• WORK REQUIRED: Reproduce each of the following records without any deviation.

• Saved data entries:
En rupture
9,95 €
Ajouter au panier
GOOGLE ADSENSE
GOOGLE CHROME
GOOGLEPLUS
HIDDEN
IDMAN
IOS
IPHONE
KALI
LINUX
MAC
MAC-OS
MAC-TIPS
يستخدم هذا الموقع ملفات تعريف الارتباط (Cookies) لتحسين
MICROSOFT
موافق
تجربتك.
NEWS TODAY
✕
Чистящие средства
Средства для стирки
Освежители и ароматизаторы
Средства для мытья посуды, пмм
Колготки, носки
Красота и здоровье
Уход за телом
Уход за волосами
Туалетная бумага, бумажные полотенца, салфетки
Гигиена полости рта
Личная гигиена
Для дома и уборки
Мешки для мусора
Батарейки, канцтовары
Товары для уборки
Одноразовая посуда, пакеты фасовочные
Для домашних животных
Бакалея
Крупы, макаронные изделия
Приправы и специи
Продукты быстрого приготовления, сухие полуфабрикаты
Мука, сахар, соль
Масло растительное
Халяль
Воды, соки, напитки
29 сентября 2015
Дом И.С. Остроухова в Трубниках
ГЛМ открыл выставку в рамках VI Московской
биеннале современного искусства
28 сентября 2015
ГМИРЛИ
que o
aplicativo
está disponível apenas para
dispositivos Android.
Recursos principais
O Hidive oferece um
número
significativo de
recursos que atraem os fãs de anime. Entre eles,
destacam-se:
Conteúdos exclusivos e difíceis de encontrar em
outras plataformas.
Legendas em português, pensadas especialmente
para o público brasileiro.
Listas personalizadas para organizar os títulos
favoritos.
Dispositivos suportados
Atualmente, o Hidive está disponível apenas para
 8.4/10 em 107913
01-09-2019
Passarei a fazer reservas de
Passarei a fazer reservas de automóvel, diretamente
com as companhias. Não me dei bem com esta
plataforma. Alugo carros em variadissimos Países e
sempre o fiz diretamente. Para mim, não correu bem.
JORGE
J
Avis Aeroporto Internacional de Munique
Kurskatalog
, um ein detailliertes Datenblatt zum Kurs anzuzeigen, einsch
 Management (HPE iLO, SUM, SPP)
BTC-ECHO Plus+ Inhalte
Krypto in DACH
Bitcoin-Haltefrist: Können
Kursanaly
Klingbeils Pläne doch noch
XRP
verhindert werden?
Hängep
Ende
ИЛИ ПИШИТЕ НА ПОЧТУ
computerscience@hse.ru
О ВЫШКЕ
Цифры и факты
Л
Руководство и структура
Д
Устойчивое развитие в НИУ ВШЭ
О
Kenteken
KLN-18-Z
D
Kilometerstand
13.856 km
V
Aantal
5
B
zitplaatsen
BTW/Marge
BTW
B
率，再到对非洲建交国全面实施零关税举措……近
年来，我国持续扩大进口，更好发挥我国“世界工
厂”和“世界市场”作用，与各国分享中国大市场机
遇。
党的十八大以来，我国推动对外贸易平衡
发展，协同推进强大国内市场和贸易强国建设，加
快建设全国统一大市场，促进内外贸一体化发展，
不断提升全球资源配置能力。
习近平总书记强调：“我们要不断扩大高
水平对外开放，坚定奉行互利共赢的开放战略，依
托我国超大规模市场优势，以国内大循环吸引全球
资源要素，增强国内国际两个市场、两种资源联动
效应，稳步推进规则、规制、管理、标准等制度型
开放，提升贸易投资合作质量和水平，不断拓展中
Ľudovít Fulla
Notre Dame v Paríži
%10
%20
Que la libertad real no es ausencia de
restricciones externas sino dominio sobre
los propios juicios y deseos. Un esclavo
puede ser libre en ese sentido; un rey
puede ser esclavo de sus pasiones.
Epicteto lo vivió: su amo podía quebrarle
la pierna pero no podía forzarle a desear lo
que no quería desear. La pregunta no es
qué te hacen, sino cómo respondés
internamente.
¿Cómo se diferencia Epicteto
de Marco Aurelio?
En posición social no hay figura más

• TASK RESULT:
En rupture
9,95 €
Ajouter au panier
GOOGLE ADSENSE
GOOGLE CHROME
GOOGLEPLUS
HIDDEN
IDMAN
IOS
IPHONE
KALI
LINUX
MAC
MAC-OS
MAC-TIPS
يستخدم هذا الموقع ملفات تعريف الارتباط (Cookies) لتحسين
MICROSOFT
موافق
تجربتك.
NEWS TODAY
✕
Чистящие средства
Средства для стирки
Освежители и ароматизаторы
Средства для мытья посуды, пмм
Колготки, носки
Красота и здоровье
Уход за телом
Уход за волосами
Туалетная бумага, бумажные полотенца, салфетки
Гигиена полости рта
Личная гигиена
Для дома и уборки
Мешки для мусора
Батарейки, канцтовары
Товары для уборки
Одноразовая посуда, пакеты фасовочные
Для домашних животных
Бакалея
Крупы, макаронные изделия
Приправы и специи
Продукты быстрого приготовления, сухие полуфабрикаты
Мука, сахар, соль
Масло растительное
Халяль
Воды, соки, напитки
29 сентября 2015
Дом И.С. Остроухова в Трубниках
ГЛМ открыл выставку в рамках VI Московской
биеннале современного искусства
28 сентября 2015
ГМИРЛИ
que o
aplicativo
está disponível apenas para
dispositivos Android.
Recursos principais
O Hidive oferece um
número
significativo de
recursos que atraem os fãs de anime. Entre eles,
destacam-se:
Conteúdos exclusivos e difíceis de encontrar em
outras plataformas.
Legendas em português, pensadas especialmente
para o público brasileiro.
Listas personalizadas para organizar os títulos
favoritos.
Dispositivos suportados
Atualmente, o Hidive está disponível apenas para
 8.4/10 em 107913
01-09-2019
Passarei a fazer reservas de
Passarei a fazer reservas de automóvel, diretamente
com as companhias. Não me dei bem com esta
plataforma. Alugo carros em variadissimos Países e
sempre o fiz diretamente. Para mim, não correu bem.
JORGE
J
Avis Aeroporto Internacional de Munique
Kurskatalog
, um ein detailliertes Datenblatt zum Kurs anzuzeigen, einsch
 Management (HPE iLO, SUM, SPP)
BTC-ECHO Plus+ Inhalte
Krypto in DACH
Bitcoin-Haltefrist: Können
Kursanaly
Klingbeils Pläne doch noch
XRP
verhindert werden?
Hängep
Ende
ИЛИ ПИШИТЕ НА ПОЧТУ
computerscience@hse.ru
О ВЫШКЕ
Цифры и факты
Л
Руководство и структура
Д
Устойчивое развитие в НИУ ВШЭ
О
Kenteken
KLN-18-Z
D
Kilometerstand
13.856 km
V
Aantal
5
B
zitplaatsen
BTW/Marge
BTW
B
率，再到对非洲建交国全面实施零关税举措……近
年来，我国持续扩大进口，更好发挥我国“世界工
厂”和“世界市场”作用，与各国分享中国大市场机
遇。
党的十八大以来，我国推动对外贸易平衡
发展，协同推进强大国内市场和贸易强国建设，加
快建设全国统一大市场，促进内外贸一体化发展，
不断提升全球资源配置能力。
习近平总书记强调：“我们要不断扩大高
水平对外开放，坚定奉行互利共赢的开放战略，依
托我国超大规模市场优势，以国内大循环吸引全球
资源要素，增强国内国际两个市场、两种资源联动
效应，稳步推进规则、规制、管理、标准等制度型
开放，提升贸易投资合作质量和水平，不断拓展中
Ľudovít Fulla
Notre Dame v Paríži
%10
%20
Que la libertad real no es ausencia de
restricciones externas sino dominio sobre
los propios juicios y deseos. Un esclavo
puede ser libre en ese sentido; un rey
puede ser esclavo de sus pasiones.
Epicteto lo vivió: su amo podía quebrarle
la pierna pero no podía forzarle a desear lo
que no quería desear. La pregunta no es
qué te hacen, sino cómo respondés
internamente.
¿Cómo se diferencia Epicteto
de Marco Aurelio?
En posición social no hay figura más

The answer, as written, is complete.